Which lines run from the line with "mekanism för att låsa brytaren i av-läget för" through the line with "potentiella faror för användaren." in the entries below? Print them exactly, both ends included, and nothing more.

(Data extracted from a collection)
■ ■ ■ ■ ■ ■ ■

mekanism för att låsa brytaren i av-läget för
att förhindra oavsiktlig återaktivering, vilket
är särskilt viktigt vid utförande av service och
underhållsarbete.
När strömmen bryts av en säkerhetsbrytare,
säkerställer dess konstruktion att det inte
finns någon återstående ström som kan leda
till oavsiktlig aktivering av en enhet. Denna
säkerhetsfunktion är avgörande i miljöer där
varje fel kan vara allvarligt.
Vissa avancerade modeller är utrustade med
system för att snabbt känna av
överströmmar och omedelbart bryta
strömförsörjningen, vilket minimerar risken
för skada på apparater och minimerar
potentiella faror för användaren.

■ ■ ■ ■ ■ ■ ■

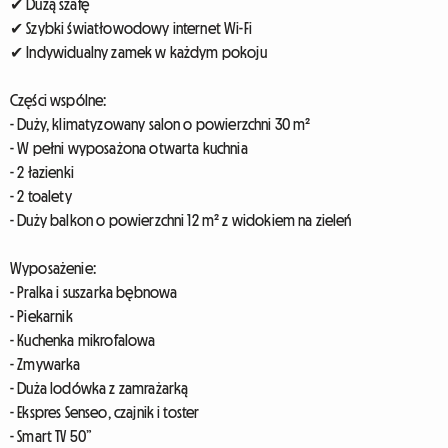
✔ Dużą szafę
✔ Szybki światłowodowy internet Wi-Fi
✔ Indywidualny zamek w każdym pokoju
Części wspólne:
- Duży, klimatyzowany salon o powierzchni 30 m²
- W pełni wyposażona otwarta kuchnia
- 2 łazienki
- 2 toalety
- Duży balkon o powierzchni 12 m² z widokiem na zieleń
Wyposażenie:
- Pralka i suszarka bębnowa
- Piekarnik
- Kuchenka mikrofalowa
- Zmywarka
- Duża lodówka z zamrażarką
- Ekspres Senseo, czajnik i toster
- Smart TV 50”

■ ■ ■ ■ ■ ■ ■

• ANSWER SPACE
mekanism för att låsa brytaren i av-läget för
att förhindra oavsiktlig återaktivering, vilket
är särskilt viktigt vid utförande av service och
underhållsarbete.
När strömmen bryts av en säkerhetsbrytare,
säkerställer dess konstruktion att det inte
finns någon återstående ström som kan leda
till oavsiktlig aktivering av en enhet. Denna
säkerhetsfunktion är avgörande i miljöer där
varje fel kan vara allvarligt.
Vissa avancerade modeller är utrustade med
system för att snabbt känna av
överströmmar och omedelbart bryta
strömförsörjningen, vilket minimerar risken
för skada på apparater och minimerar
potentiella faror för användaren.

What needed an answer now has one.